Stephen King’s second novel of the year, Revival, is much more typical of his usual style than the recent thriller, Mr Mercedes. This one is firmly ensconced within the horror genre – it’s big reveal towards the end is truly horrifying and thought-provoking. But much of what comes beforehand is commonplace and everyday. While this makes the juxtaposition between what we think is real, and the reality of the grim other world that King’s work gives readers a glimpse into, it does mean that much of the narrative lacks drama and suspense – despite his solid attempts otherwise.

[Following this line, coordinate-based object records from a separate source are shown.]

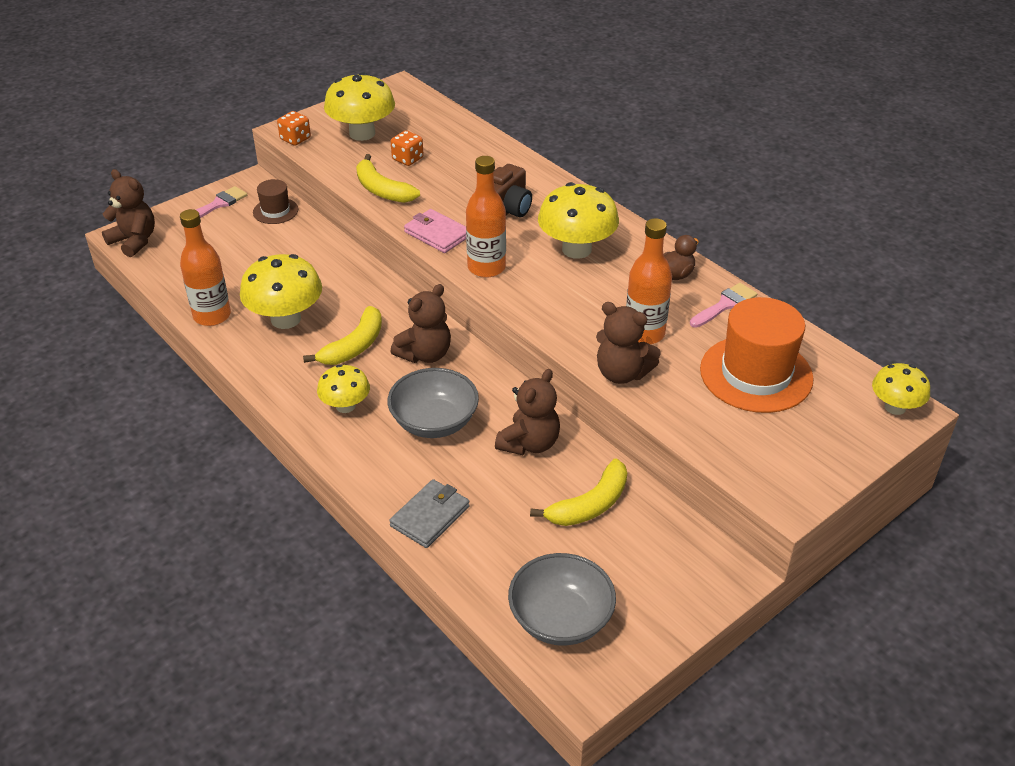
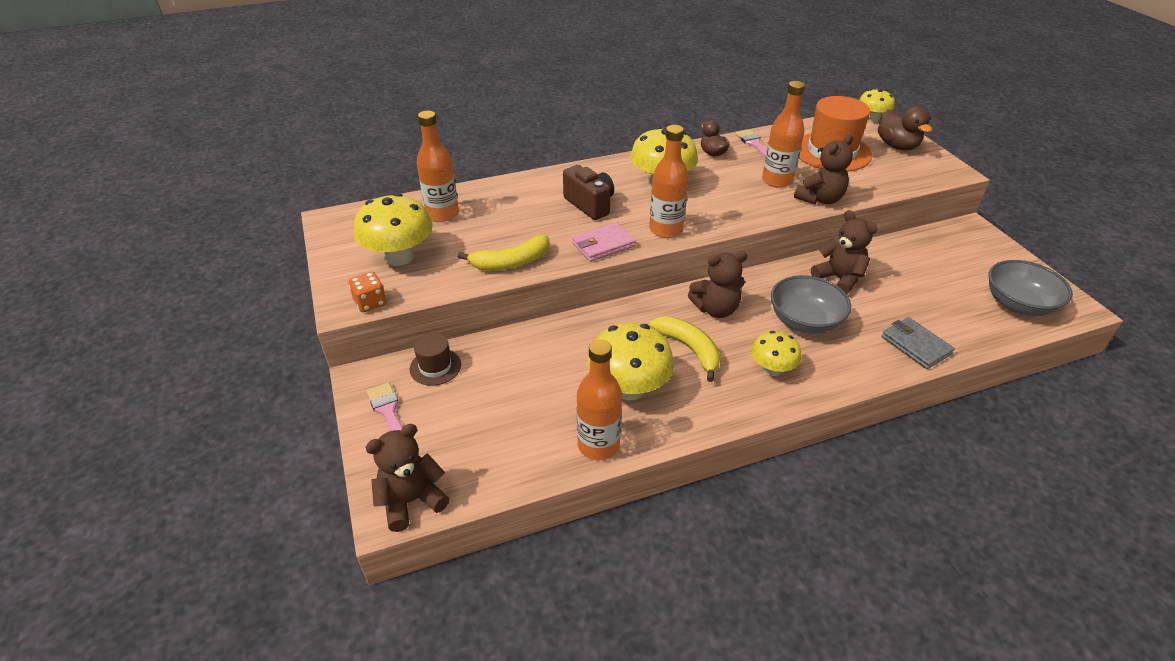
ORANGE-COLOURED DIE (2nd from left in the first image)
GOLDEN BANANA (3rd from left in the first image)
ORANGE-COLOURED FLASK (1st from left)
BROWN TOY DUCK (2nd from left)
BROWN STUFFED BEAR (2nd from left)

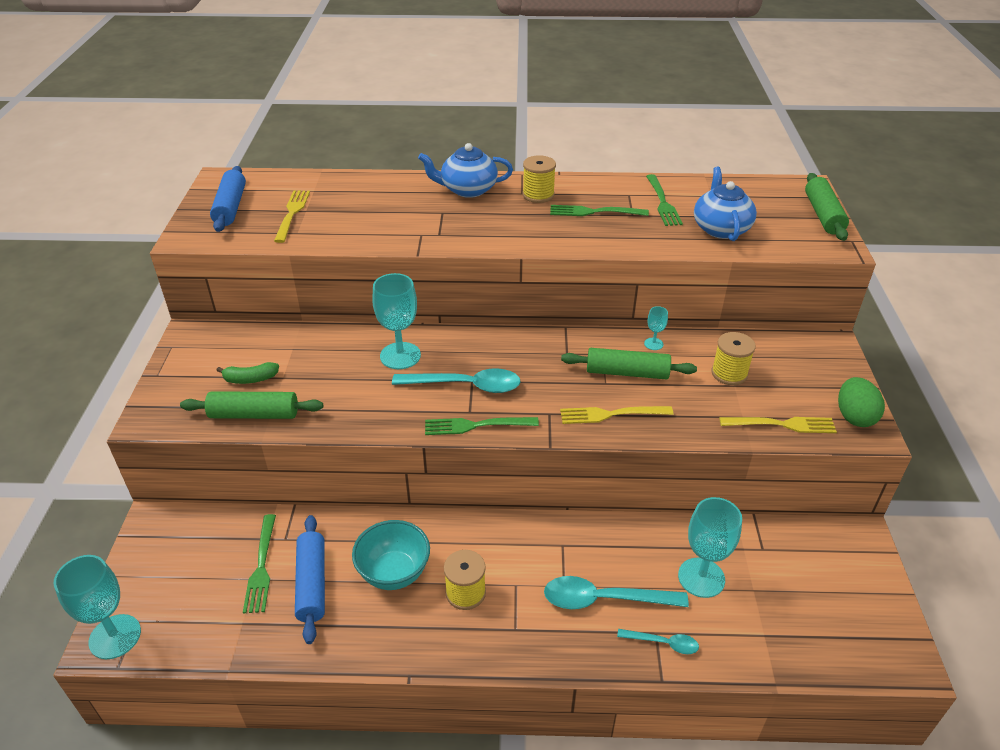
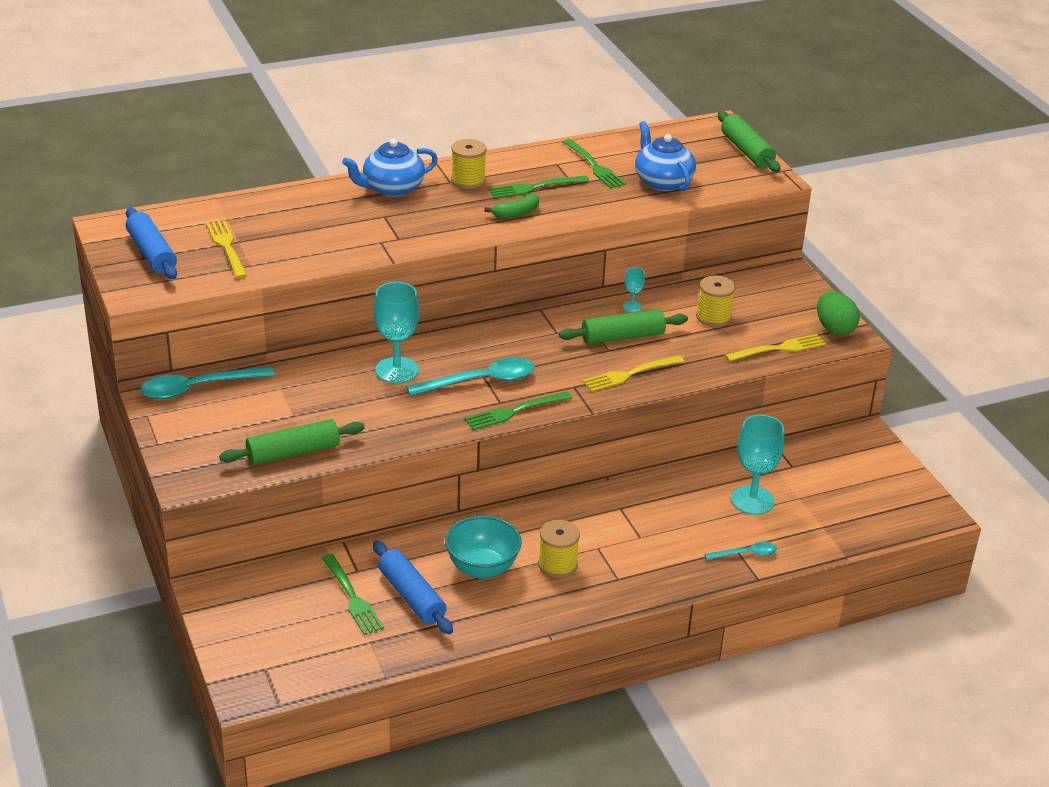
TEAL CHALICE (1st from left in the first image)
GREEN BANANA
TEAL TEASPOON (1st from left)

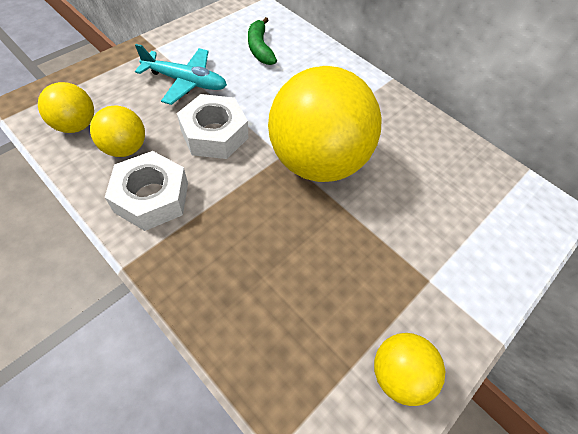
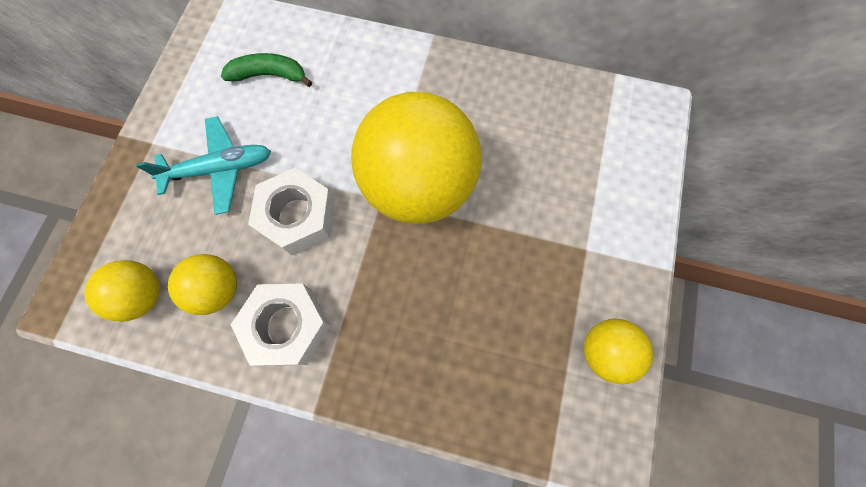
GREEN BANANA

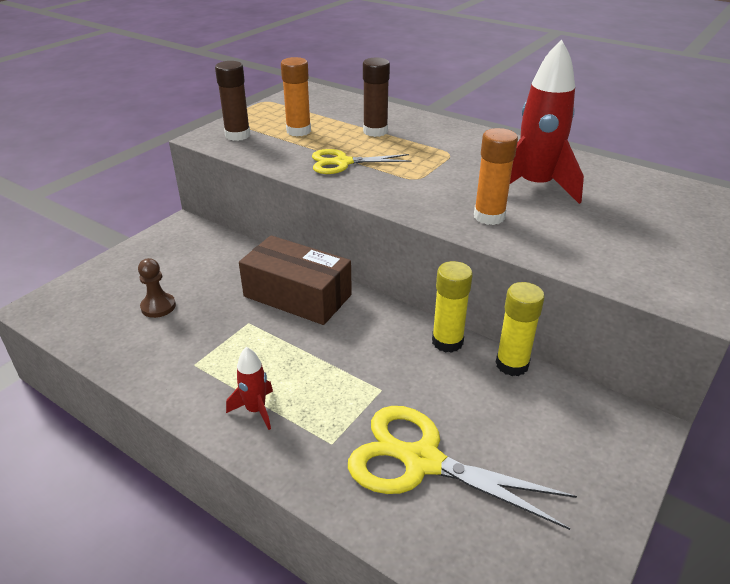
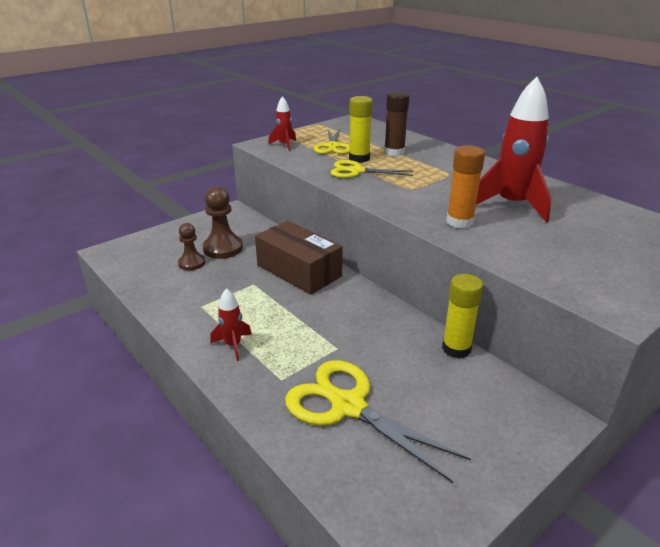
BROWN GAME PAWN (2nd from left)
GOLDEN GLUE STICK (1st from left)
RED TOY ROCKET (2nd from left)
GOLDEN SHEARS (1st from left)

Revival is the story of Jamie Morton, a boy who later becomes a guitarist and drug addict. In his early life he meets Reverend Charles Jacobs, whose life and faith are thrown into disarray by the death of his wife and son. Jamie has many fond memories of Jacobs from this time, including how his passion for the potentials of electricity helped his older brother regain his voice after an accident. Many years later, Jamie encounters Jacobs again in a travelling sideshow where he is using electrical energy to swindle onlookers. While Jamie does not approve of this, he allows Jacobs to use electrical current to attempt to cure him of his drug addiction. While this is successful, Jamie soon gets the sense that something has happened to him – but he is not quite sure what. He does find that he has prophetic dreams at times, ones that connect him to the world of the dead.
Jamie moves on with his life, but the two characters appear to be in a common orbit, and he soon encounters Jacobs again, this time as a travelling faith healer. Jacobs does appear to be healing many people with the power of electricity, but research shows that many of them have dramatic changes of personality at some point in the future – with violent episodes resulting. Jamie tries to present this information to Jacobs, who is hell bent on continuing his experimentation. Later we learn this is an attempt to look into the world of the dead. (I think I can say this without giving away too much. It was easy to infer.)
King himself shudders at the glimpse this novel offers into the other world – and so he should. This is the more inspired of the two novels he has produced this year – although Mr Mercedes offers the better reading experience. I’d be keen to hear a comparison from others who have read both.